Text section:

The study design had several limitations. First, the generalizability of the study findings to other contexts was limited by the current uniqueness of Vitality and the HF program, as well as the limited demographic information available on participants. While we had no information on participants’ income, a likely contributor to their sensitivity to financial incentives and penalties, we do know that, in South Africa, having private insurance, like Discovery Vitality, is associated with higher income, suggesting this population may be relatively cost insensitive. Second, the weekly text messages only reflected participants’ shopping at the selected grocer. Members likely shopped at multiple stores or only purchased certain foods at certain stores. Given this, the weekly text messages may not have accurately described their shopping behaviors, thereby diminishing the potential impact of this personalized feedback. Third, the classification of foods as healthy, unhealthy, and neutral is an inherently noisy signal in this context for many reasons. While healthy foods are labeled on store shelves, unhealthy foods are not, limiting participants’ ability to actively avoid them. Further, there are no clear guidelines regarding the ideal make up of a grocery cart (i.e., what is the ideal percent healthy and unhealthy?) and no data on what a “normal” percent healthy basket is for different populations (i.e., were enrolled participants already at the high end of basket healthiness?). Fourth, the incentive structure changes, particularly the 10 + 15%NET, may have been confusing for participants or entirely missed by participants, limiting any effect of these changes on participants’ food purchasing behaviors. Unfortunately, we were not able to assess members’ awareness or understanding of any changes to their benefit design. Fifth, we were unable to determine if the weekly and monthly text messages were opened and read by participants.

The study design reveals how existing programs can become laboratories to study approaches to improve health. This study was conducted in the same setting in which interventions would be potentially be implemented. And, while this pragmatic design led to some unexpected challenges (e.g., delay in start of the Full Intervention, protocol deviation during recruitment that reduced sample size and limited statistical power) and made certain design features unfeasible (e.g., immediate feedback on shopping, cash back below 10%), it also offered the chance to assess evidence-based interventions in a real-world setting.

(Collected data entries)
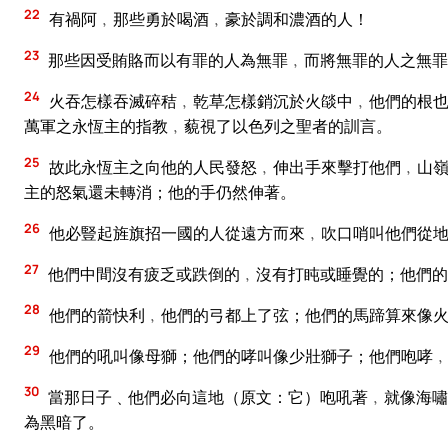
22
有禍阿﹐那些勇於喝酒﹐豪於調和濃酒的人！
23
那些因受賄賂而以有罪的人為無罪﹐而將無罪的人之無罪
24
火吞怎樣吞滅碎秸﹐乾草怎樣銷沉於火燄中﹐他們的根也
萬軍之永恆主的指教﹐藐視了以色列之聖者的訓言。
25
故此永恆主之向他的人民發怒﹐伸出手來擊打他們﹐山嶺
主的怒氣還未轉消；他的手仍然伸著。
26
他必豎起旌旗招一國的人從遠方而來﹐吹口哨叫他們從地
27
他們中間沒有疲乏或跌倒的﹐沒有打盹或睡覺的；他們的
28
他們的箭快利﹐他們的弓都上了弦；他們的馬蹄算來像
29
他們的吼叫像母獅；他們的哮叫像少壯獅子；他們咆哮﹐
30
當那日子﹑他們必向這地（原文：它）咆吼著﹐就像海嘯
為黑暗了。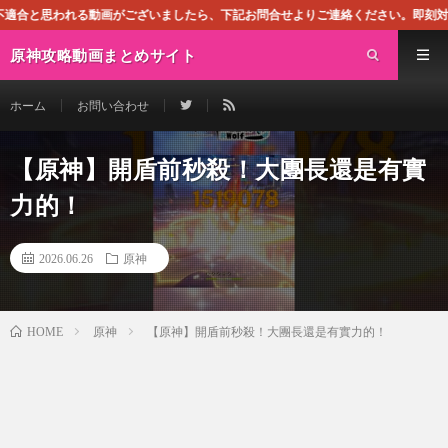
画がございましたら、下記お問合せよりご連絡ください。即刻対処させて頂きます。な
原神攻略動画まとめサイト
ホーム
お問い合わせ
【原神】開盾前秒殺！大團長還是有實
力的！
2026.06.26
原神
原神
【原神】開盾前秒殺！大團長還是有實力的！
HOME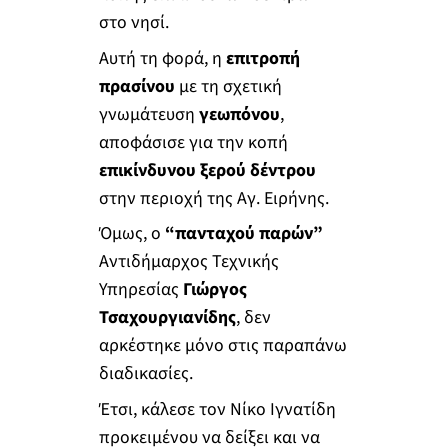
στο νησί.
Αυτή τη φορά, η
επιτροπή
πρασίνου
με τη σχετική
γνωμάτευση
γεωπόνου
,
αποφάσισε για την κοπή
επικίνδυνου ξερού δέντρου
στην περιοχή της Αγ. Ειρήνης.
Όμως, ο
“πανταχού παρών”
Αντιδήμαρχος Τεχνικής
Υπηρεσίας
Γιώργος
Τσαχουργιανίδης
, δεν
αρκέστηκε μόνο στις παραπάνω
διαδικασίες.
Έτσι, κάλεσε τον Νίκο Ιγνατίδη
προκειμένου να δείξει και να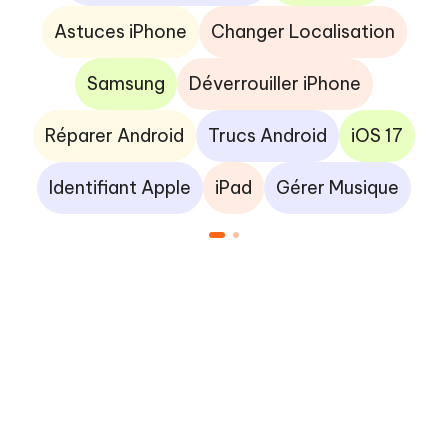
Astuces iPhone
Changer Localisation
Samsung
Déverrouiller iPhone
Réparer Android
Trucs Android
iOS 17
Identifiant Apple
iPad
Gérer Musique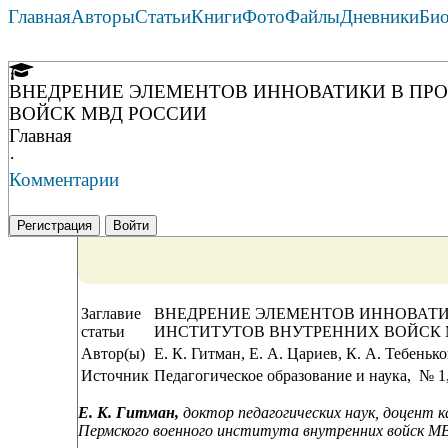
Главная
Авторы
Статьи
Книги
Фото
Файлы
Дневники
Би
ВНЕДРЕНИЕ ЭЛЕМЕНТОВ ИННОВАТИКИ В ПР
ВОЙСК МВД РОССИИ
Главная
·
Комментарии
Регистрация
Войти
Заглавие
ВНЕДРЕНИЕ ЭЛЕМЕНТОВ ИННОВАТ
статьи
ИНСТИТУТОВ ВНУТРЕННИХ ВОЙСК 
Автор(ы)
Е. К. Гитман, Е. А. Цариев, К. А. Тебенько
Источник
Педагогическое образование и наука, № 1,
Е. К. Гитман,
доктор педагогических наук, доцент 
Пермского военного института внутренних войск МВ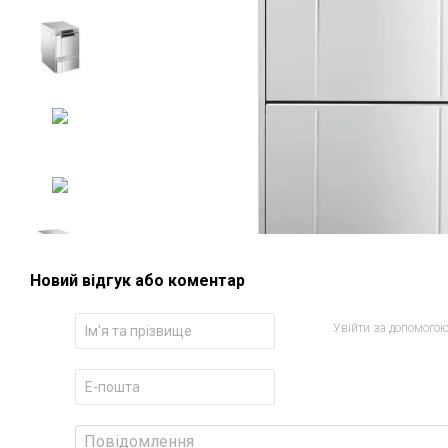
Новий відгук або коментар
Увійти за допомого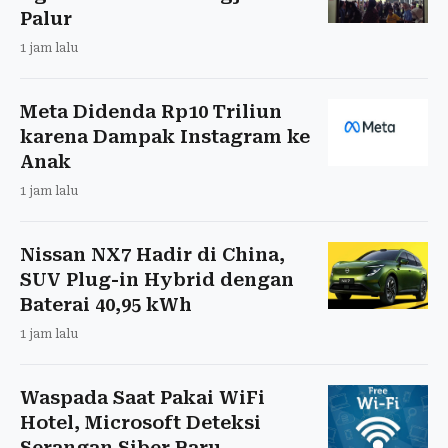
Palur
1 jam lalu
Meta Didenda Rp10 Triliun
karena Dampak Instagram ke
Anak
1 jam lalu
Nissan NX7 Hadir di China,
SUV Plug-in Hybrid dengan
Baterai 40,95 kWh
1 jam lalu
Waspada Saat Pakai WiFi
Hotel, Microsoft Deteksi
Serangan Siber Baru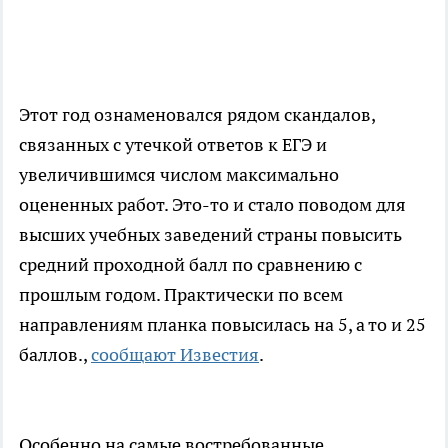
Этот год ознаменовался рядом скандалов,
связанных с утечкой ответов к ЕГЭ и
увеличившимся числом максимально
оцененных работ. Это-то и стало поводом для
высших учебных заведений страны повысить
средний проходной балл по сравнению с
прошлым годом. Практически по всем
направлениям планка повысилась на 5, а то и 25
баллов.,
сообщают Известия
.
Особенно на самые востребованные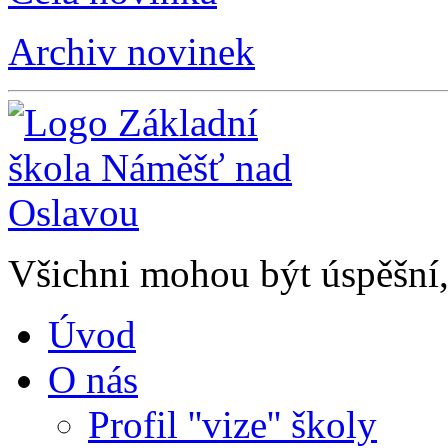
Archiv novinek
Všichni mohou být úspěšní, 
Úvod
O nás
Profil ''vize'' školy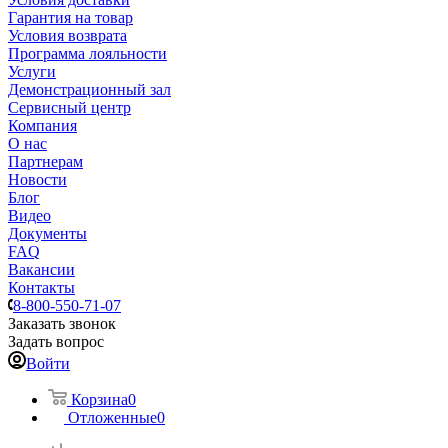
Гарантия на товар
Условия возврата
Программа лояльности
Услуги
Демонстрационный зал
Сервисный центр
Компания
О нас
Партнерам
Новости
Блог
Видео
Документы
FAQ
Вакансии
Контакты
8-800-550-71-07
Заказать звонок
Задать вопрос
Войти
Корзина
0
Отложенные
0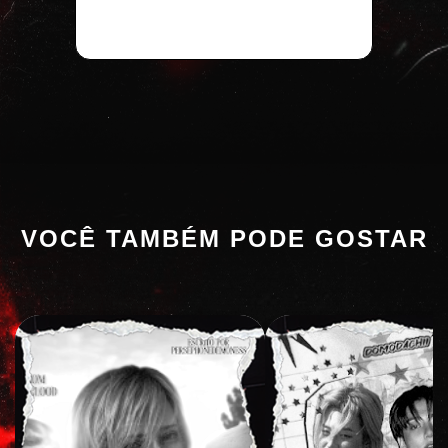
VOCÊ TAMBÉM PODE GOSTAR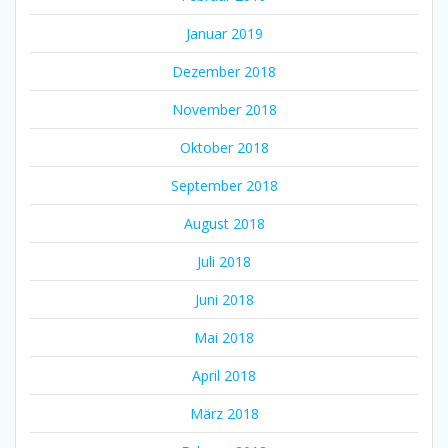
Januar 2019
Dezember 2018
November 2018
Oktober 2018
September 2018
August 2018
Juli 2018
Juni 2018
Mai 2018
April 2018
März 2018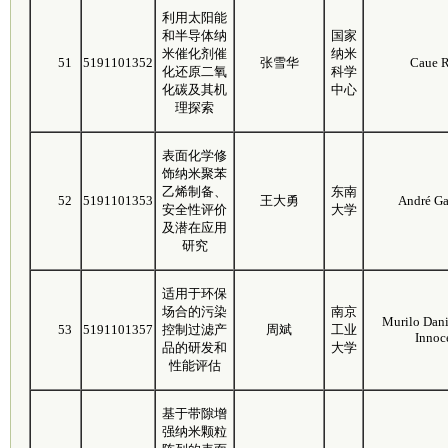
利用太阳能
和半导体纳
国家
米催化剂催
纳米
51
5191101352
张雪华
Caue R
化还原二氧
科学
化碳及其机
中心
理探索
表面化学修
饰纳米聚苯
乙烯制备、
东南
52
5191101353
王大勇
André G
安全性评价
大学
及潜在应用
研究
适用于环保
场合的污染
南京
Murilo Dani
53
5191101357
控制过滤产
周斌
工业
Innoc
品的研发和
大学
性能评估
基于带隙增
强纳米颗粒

Task requirements:
1: In the study-limitations passage, retype the stretch from "The study design reveals" through "a real-world setting.".
2: List the categories into which the study-limitations passage says foods were classified.

Answers in order:
1:
The study design reveals how existing programs can become laboratories to study approaches to improve health. This study was conducted in the same setting in which interventions would be potentially be implemented. And, while this pragmatic design led to some unexpected challenges (e.g., delay in start of the Full Intervention, protocol deviation during recruitment that reduced sample size and limited statistical power) and made certain design features unfeasible (e.g., immediate feedback on shopping, cash back below 10%), it also offered the chance to assess evidence-based interventions in a real-world setting.

2:
Healthy
Unhealthy
Neutral